Happy 200th Birthday, Gregor Mendel
On this day 200 years ago, Johann Mendel was born. He would come to be known as Gregor (the religious name he received upon entering St. Thomas’s Abbey in Austria-Hungary as an Augustinian Friar) and later as the “father of modern genetics.”
Mendel studied math, physics, and eventually botany in school. While conducting experiments breeding hybridized pea plants in the monastery garden and greenhouse, he discovered the principles of heredity. As one article on his life explains:
He chose to study the inheritance of seven traits (seed shape, seed coat tint, flower color, flower location, pod shape, unripe pod color, and plant height). Altogether Mendel grew and tested about 28,000 plants. He discovered mathematical patterns in the inheritance of these traits, which he explained in terms of two laws (the “Law of Segregation” and the “Law of Independent Assortment”), which are now called Mendel’s Laws of Inheritance.

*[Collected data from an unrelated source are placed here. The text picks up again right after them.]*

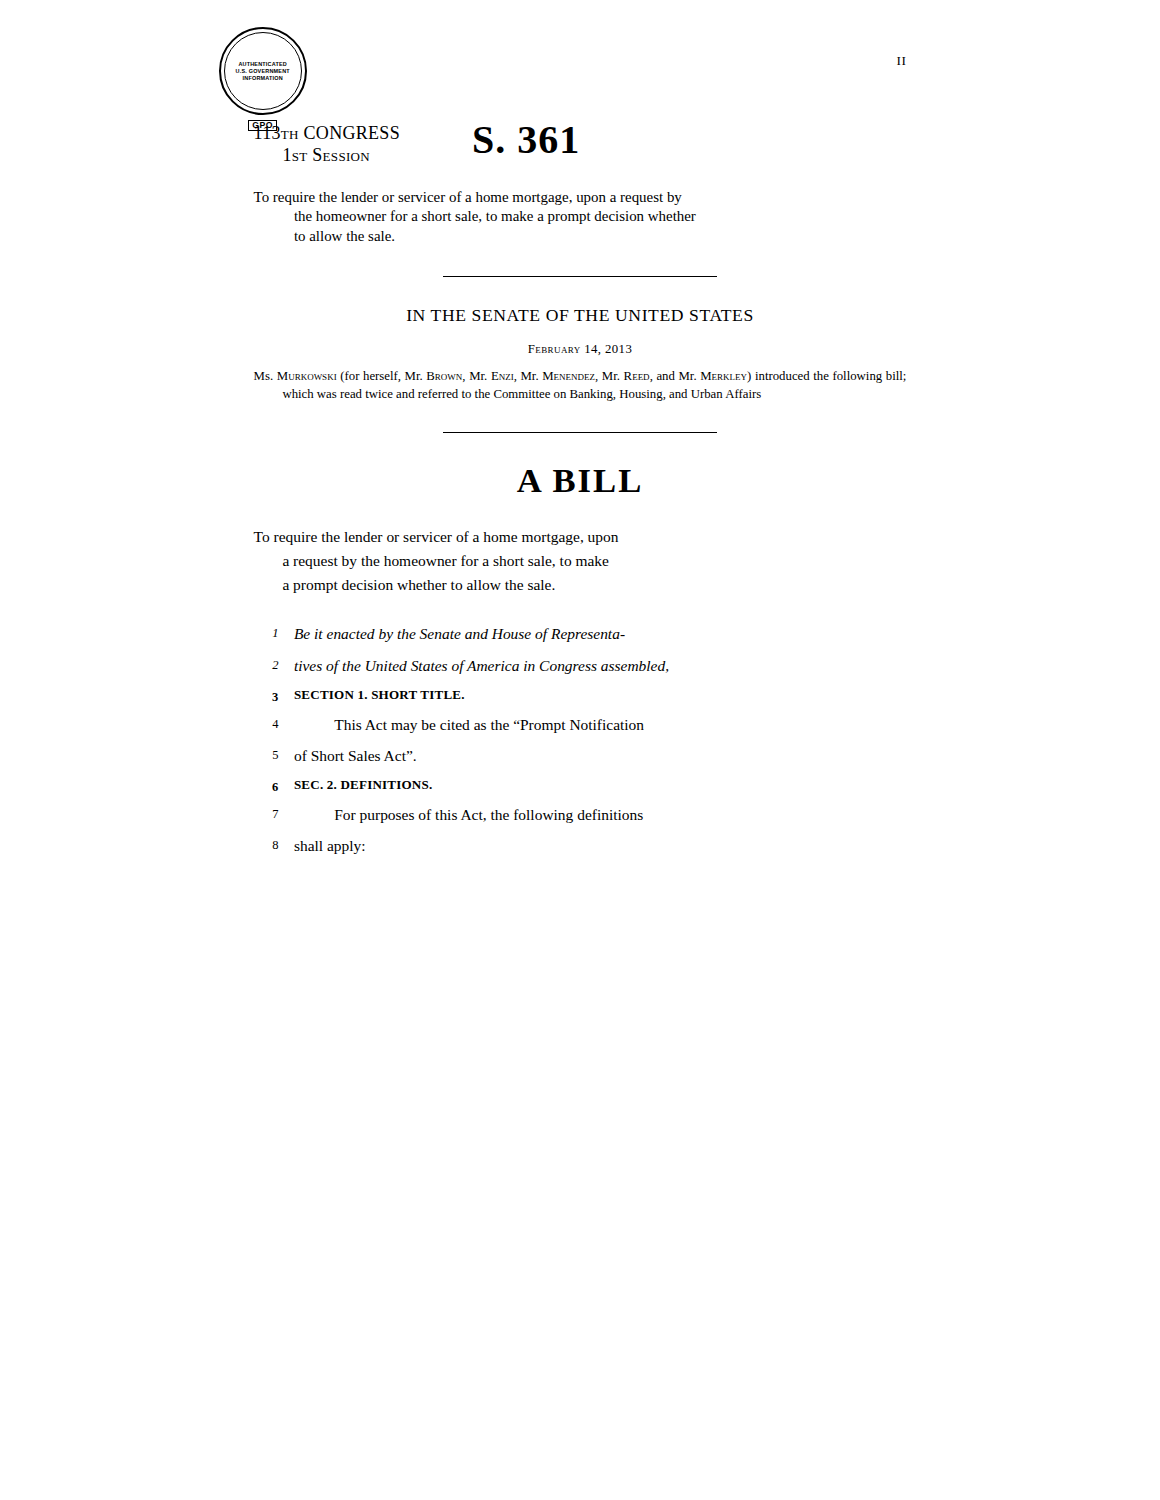AUTHENTICATED
U.S. GOVERNMENT
INFORMATION
GPO
II
113th CONGRESS
1st Session
S. 361
To require the lender or servicer of a home mortgage, upon a request by the homeowner for a short sale, to make a prompt decision whether to allow the sale.
IN THE SENATE OF THE UNITED STATES
February 14, 2013
Ms. Murkowski (for herself, Mr. Brown, Mr. Enzi, Mr. Menendez, Mr. Reed, and Mr. Merkley) introduced the following bill; which was read twice and referred to the Committee on Banking, Housing, and Urban Affairs
A BILL
To require the lender or servicer of a home mortgage, upon a request by the homeowner for a short sale, to make a prompt decision whether to allow the sale.
Be it enacted by the Senate and House of Representa-
tives of the United States of America in Congress assembled,
SECTION 1. SHORT TITLE.
This Act may be cited as the “Prompt Notification
of Short Sales Act”.
SEC. 2. DEFINITIONS.
For purposes of this Act, the following definitions
shall apply:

Mendel developed a theory involving what he called dominant and recessive “factors”—what would come to be known as “genes.” This work paved the way for all future research in the genetic sciences, including the discovery of DNA. But his contributions would not be recognized in his lifetime.
In 1866, Mendel published the results of his experiments. The paper received little attention. In 1868 he was named abbot (head monk) of his monastery, and his research gave way to administrative obligations. In 1884, he died.